▶ _Document text_
━━━

He also noted that while "passionate volunteers from the French Foreign Legion are already fighting and dying in Ukraine […], most soldiers in European armies are not eager to take part in modern warfare, where the risk of dying in a rocket attack without even seeing the enemy is high."

Dwelling on the repercussions from Macron’s remarks, Spitzen suggested that "We are likely to see European and American arms deliveries to Ukraine for some time to come." At the end of the day, however, "the West, seeing that the war is lost, will increasingly tempt Ukraine to make a separate peace," the analyst predicted.

Spitzen was echoed by Gilbert Doctorow, an international relations and Russian affairs analyst, who said that he thinks "the Germans were incensed at the cheekiness of Macron to publish a new initiative which can easily lead to [an] escalation of the war and to Germany being targeted by Russian missiles."

━━━

▶ _Exercise requirements_
a - In the passage on reactions to Macron's remarks, how is Gilbert Doctorow described?
b - Carry the passage on reactions to Macron's remarks forward from its last sentence.
The entries here come from a separate source.

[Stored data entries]
━━━

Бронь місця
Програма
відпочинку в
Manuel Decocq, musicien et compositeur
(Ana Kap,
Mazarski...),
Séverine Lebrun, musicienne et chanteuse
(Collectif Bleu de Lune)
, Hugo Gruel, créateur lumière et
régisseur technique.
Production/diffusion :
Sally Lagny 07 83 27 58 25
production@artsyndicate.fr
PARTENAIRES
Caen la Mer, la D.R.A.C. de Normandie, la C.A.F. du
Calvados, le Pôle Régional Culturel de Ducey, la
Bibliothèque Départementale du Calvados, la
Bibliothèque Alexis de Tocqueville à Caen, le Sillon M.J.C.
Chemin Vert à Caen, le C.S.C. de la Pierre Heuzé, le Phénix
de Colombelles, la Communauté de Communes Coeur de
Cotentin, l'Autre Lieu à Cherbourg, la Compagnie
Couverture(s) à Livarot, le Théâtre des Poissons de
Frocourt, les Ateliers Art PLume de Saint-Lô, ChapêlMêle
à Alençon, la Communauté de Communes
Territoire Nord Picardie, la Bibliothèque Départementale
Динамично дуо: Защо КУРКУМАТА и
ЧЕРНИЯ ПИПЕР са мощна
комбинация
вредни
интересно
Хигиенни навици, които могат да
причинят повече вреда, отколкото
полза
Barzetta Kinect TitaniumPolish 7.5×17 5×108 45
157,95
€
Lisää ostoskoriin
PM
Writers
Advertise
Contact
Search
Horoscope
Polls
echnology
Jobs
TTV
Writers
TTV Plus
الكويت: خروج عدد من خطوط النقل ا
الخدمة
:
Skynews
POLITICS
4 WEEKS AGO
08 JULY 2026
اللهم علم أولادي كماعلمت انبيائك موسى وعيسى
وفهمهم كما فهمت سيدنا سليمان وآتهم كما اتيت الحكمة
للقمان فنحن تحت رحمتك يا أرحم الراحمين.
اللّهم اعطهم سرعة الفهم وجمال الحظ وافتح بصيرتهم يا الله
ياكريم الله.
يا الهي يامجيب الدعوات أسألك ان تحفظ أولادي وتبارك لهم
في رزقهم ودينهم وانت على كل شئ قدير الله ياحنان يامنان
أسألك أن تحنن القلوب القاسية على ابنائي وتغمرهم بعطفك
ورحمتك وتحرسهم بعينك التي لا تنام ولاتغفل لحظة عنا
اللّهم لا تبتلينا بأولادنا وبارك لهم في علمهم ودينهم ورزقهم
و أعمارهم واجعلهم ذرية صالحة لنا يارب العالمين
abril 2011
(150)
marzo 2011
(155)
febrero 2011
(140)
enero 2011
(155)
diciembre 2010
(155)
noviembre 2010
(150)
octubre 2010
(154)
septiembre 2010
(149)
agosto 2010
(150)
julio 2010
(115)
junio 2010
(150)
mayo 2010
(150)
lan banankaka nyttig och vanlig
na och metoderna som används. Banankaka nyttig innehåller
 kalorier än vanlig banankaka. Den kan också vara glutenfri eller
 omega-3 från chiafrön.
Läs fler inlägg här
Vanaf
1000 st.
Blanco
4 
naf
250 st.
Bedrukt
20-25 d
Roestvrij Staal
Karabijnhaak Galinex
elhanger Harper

━━━

▶ _Task responses_
a - He is described as an international relations and Russian affairs analyst.

b -
When asked whether European countries will avoid further confrontation with Russia after Macron's statement, Doctorow argued they “will likely continue it but in less risky places”, and that if Donald Trump comes to power in the US, they “will have to come to terms with Moscow over a new security architecture for the Continent.”
The comments come after Russian President Vladimir Putin warned in his state of the nation address that NATO risks a nuclear conflict if it sends troops to support the Kiev regime.

"There’s been talk of sending NATO military forces to Ukraine. We remember the fate of those who sent their contingents to our country before and this time the consequences for the potential interventionists will be far more tragic," Putin said.

He urged the US and Europe to acknowledge the fact that Russia possesses weapons capable of targeting their territories and that all this plainly poses the risk of a conflict involving nuclear weapons, and therefore "the destruction of civilization".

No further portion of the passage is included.